Task description:
Among the records that follow, set down only the lines from the one containing "of invasive ductal" to the one containing "prostate reveals moderate", both included, exactly.

*** Opening of Data for this task ***

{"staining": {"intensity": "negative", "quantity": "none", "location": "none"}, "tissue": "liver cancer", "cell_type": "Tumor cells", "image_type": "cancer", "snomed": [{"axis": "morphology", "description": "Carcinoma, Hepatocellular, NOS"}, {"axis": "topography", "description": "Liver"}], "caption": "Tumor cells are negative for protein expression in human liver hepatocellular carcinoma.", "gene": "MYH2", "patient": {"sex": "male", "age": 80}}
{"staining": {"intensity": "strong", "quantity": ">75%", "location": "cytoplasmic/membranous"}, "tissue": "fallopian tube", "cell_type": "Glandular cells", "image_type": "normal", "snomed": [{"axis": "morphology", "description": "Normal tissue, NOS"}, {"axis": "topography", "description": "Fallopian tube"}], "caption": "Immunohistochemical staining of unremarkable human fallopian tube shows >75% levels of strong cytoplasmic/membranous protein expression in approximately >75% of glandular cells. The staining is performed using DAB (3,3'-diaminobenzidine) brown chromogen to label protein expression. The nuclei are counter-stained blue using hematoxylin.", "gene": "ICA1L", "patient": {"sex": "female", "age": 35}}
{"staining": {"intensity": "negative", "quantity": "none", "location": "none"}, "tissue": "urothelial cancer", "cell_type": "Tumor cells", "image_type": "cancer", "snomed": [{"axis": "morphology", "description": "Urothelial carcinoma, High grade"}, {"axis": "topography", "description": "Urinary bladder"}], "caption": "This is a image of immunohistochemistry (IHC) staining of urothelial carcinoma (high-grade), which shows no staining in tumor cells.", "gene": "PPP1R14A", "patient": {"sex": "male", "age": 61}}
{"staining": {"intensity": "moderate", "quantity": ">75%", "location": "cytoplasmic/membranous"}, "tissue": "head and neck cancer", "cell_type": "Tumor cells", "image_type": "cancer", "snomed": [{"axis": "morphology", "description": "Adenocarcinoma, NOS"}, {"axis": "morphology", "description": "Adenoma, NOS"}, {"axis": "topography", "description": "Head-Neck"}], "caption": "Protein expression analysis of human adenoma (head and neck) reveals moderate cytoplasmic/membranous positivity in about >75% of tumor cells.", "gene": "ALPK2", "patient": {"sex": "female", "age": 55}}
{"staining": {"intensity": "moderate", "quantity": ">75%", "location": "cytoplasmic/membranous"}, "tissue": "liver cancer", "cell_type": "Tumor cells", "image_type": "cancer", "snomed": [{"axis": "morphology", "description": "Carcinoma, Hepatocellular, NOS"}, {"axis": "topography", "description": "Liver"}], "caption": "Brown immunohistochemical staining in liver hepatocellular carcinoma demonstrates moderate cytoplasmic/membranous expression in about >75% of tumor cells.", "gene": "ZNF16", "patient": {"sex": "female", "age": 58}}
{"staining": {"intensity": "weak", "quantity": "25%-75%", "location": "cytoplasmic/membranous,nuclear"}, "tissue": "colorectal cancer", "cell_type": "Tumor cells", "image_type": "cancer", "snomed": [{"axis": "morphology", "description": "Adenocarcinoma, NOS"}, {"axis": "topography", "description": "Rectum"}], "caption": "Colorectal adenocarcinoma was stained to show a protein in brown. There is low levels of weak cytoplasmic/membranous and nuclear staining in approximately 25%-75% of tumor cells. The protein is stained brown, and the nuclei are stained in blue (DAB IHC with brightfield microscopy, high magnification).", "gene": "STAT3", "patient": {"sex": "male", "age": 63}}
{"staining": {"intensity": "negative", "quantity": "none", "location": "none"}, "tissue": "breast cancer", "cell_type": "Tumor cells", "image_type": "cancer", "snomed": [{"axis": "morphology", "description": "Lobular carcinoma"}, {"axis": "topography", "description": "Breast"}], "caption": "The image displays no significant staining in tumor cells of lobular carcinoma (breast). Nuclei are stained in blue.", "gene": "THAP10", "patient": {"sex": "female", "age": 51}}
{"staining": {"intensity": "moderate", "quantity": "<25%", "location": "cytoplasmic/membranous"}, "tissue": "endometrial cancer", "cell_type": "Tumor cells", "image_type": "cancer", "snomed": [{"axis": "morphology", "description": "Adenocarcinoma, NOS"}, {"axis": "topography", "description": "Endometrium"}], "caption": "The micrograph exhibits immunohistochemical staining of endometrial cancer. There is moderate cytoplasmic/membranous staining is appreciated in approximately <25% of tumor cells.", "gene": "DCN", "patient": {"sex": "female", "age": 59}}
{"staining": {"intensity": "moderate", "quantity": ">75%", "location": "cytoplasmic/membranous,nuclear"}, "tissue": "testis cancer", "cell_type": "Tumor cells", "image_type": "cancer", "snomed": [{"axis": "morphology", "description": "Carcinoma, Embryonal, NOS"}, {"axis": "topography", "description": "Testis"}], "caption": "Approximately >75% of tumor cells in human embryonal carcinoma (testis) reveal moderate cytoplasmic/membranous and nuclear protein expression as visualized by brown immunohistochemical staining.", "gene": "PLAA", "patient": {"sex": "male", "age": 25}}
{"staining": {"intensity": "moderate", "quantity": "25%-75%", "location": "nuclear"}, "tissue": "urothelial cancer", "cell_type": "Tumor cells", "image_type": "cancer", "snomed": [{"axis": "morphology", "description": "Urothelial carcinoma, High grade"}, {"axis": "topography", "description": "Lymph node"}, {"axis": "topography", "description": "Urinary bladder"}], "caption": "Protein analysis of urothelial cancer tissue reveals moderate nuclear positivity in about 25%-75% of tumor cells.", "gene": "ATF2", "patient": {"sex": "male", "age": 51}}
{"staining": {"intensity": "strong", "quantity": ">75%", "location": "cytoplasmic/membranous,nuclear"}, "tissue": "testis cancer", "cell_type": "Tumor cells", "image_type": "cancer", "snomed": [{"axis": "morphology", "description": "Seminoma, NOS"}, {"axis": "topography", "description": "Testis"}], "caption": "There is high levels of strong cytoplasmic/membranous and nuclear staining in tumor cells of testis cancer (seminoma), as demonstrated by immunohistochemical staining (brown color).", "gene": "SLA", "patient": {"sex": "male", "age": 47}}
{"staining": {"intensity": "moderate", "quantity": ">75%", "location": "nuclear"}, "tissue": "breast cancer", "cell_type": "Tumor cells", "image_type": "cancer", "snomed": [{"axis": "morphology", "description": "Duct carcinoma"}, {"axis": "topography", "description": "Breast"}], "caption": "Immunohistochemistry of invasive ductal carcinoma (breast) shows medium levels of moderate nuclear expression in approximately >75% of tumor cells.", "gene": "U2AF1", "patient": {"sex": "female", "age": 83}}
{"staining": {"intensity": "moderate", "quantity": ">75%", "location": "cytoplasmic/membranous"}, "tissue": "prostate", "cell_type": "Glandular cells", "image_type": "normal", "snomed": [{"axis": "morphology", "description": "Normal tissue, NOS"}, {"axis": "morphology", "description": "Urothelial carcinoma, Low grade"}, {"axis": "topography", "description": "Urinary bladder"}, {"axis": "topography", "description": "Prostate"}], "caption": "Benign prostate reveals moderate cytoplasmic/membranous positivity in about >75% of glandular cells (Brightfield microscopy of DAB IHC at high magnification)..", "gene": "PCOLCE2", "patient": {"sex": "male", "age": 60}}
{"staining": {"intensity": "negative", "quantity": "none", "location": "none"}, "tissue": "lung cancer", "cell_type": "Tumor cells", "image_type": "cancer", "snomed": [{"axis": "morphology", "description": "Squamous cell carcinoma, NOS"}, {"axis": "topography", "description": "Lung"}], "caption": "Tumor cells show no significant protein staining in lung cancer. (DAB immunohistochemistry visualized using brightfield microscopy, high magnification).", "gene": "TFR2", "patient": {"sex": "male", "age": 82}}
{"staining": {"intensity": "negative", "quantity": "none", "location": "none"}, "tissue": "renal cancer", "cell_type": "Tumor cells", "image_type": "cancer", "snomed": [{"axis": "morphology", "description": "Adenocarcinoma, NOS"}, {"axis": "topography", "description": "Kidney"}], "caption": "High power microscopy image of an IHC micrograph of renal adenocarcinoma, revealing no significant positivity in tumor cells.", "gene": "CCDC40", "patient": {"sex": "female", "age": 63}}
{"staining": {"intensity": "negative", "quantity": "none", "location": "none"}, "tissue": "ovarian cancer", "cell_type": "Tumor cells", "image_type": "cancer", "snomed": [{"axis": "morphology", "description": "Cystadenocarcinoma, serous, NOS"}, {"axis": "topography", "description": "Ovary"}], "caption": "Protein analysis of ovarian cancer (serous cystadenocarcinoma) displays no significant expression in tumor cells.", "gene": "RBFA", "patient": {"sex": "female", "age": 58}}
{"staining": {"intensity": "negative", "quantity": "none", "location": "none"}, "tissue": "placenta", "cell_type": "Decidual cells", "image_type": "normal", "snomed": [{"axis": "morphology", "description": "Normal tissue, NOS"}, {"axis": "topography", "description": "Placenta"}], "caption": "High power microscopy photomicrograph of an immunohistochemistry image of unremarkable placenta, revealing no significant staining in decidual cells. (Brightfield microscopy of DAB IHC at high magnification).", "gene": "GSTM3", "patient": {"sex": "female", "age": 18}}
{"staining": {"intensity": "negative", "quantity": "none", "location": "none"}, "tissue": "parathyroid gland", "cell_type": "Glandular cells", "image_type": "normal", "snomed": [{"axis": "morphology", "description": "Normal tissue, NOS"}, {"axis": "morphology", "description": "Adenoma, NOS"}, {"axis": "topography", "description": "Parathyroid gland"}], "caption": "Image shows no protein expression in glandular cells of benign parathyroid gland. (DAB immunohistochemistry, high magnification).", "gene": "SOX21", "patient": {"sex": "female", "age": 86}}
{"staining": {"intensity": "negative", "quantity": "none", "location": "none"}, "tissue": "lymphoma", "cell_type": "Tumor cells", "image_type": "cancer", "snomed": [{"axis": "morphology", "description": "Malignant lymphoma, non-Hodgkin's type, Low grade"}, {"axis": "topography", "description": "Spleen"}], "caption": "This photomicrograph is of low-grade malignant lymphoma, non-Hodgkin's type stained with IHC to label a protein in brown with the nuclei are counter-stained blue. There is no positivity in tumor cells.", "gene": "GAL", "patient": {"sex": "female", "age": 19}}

*** Close of Data for this task ***

Output for this exercise:
{"staining": {"intensity": "moderate", "quantity": ">75%", "location": "nuclear"}, "tissue": "breast cancer", "cell_type": "Tumor cells", "image_type": "cancer", "snomed": [{"axis": "morphology", "description": "Duct carcinoma"}, {"axis": "topography", "description": "Breast"}], "caption": "Immunohistochemistry of invasive ductal carcinoma (breast) shows medium levels of moderate nuclear expression in approximately >75% of tumor cells.", "gene": "U2AF1", "patient": {"sex": "female", "age": 83}}
{"staining": {"intensity": "moderate", "quantity": ">75%", "location": "cytoplasmic/membranous"}, "tissue": "prostate", "cell_type": "Glandular cells", "image_type": "normal", "snomed": [{"axis": "morphology", "description": "Normal tissue, NOS"}, {"axis": "morphology", "description": "Urothelial carcinoma, Low grade"}, {"axis": "topography", "description": "Urinary bladder"}, {"axis": "topography", "description": "Prostate"}], "caption": "Benign prostate reveals moderate cytoplasmic/membranous positivity in about >75% of glandular cells (Brightfield microscopy of DAB IHC at high magnification)..", "gene": "PCOLCE2", "patient": {"sex": "male", "age": 60}}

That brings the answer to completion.